If a line of the listing contains the string "Urothelial", return that line.

****************************************

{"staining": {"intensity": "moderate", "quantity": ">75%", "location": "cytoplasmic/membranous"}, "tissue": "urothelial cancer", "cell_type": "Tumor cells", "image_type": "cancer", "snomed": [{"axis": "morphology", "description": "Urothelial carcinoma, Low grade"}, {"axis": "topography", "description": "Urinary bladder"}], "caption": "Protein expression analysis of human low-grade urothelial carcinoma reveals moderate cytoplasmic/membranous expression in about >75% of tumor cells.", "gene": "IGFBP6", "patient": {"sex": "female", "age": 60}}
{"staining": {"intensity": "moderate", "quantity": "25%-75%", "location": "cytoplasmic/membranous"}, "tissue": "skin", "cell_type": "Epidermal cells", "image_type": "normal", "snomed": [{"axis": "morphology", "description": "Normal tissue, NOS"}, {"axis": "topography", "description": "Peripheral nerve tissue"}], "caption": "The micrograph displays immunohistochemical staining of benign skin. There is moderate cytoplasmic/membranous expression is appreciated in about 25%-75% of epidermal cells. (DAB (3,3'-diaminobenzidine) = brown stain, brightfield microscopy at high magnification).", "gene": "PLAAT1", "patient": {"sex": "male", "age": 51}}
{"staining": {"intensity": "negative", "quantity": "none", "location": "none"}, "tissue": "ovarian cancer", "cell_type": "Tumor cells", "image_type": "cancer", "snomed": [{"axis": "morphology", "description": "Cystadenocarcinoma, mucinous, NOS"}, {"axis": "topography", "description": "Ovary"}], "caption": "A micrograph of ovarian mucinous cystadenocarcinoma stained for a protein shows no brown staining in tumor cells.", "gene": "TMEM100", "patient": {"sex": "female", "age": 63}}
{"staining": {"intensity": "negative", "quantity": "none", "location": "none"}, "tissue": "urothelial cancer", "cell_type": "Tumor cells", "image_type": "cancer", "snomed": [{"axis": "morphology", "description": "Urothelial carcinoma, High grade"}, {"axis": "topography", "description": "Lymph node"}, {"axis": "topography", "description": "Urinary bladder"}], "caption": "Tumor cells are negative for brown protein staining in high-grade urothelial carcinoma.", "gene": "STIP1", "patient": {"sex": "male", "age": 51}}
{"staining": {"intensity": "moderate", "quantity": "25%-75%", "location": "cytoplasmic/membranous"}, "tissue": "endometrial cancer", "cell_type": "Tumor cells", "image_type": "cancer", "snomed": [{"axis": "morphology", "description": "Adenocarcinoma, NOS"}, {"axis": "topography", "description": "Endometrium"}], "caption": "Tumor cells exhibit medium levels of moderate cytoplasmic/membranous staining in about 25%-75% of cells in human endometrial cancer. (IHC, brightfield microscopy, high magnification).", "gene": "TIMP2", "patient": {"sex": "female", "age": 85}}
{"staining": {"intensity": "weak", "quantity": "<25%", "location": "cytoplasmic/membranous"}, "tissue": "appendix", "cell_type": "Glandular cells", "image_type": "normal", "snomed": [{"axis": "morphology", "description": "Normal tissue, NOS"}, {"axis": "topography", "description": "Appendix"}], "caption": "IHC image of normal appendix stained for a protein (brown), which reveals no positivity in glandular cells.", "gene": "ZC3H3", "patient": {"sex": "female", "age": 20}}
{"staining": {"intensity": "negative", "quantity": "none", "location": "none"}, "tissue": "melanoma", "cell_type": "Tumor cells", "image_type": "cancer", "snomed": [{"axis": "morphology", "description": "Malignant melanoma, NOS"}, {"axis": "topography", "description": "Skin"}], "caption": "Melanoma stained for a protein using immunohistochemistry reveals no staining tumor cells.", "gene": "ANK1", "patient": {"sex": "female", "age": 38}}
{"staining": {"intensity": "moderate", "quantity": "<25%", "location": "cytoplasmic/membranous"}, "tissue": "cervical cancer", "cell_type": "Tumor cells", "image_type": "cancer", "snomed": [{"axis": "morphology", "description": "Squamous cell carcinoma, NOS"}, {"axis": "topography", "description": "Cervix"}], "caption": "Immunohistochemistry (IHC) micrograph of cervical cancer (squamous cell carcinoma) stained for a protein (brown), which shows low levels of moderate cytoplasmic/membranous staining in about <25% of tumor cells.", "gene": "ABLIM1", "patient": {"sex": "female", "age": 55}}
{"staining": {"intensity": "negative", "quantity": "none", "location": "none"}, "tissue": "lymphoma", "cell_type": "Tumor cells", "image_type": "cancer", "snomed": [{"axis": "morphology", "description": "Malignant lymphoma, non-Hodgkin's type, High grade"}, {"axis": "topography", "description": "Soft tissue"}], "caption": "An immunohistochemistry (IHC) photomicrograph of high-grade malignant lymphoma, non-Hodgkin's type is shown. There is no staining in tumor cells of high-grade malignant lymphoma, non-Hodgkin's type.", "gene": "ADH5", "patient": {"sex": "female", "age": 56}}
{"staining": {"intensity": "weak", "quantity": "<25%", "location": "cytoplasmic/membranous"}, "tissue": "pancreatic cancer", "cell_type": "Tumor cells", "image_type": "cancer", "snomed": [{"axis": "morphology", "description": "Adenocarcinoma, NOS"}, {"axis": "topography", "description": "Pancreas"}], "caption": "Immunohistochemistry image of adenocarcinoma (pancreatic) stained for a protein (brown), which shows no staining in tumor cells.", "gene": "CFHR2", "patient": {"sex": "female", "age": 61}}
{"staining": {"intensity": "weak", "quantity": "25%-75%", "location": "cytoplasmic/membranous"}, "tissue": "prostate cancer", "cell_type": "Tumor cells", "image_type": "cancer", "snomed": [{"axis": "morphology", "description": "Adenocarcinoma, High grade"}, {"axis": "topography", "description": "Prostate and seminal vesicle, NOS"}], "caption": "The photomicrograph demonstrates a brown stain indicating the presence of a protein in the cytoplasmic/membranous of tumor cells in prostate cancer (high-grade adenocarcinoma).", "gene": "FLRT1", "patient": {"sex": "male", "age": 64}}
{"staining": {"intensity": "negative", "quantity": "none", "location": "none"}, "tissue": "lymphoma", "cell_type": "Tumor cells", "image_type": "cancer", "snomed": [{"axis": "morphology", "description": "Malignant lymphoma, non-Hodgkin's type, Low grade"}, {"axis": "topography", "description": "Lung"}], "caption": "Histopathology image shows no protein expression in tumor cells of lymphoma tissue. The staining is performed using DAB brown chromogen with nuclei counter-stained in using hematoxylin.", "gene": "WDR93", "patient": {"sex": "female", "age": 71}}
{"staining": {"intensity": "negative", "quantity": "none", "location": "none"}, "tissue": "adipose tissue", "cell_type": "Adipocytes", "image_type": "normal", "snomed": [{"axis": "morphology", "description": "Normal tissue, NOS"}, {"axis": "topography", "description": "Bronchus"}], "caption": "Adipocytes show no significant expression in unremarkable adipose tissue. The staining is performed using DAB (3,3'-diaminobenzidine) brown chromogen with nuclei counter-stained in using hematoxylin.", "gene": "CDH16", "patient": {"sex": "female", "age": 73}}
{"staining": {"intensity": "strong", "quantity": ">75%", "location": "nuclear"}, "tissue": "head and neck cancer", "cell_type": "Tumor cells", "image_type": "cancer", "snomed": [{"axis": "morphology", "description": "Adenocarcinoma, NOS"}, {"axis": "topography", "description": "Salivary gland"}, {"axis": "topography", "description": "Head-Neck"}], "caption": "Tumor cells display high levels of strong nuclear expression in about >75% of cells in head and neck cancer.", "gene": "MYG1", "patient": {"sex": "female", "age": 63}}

****************************************

Problem solution -
{"staining": {"intensity": "moderate", "quantity": ">75%", "location": "cytoplasmic/membranous"}, "tissue": "urothelial cancer", "cell_type": "Tumor cells", "image_type": "cancer", "snomed": [{"axis": "morphology", "description": "Urothelial carcinoma, Low grade"}, {"axis": "topography", "description": "Urinary bladder"}], "caption": "Protein expression analysis of human low-grade urothelial carcinoma reveals moderate cytoplasmic/membranous expression in about >75% of tumor cells.", "gene": "IGFBP6", "patient": {"sex": "female", "age": 60}}
{"staining": {"intensity": "negative", "quantity": "none", "location": "none"}, "tissue": "urothelial cancer", "cell_type": "Tumor cells", "image_type": "cancer", "snomed": [{"axis": "morphology", "description": "Urothelial carcinoma, High grade"}, {"axis": "topography", "description": "Lymph node"}, {"axis": "topography", "description": "Urinary bladder"}], "caption": "Tumor cells are negative for brown protein staining in high-grade urothelial carcinoma.", "gene": "STIP1", "patient": {"sex": "male", "age": 51}}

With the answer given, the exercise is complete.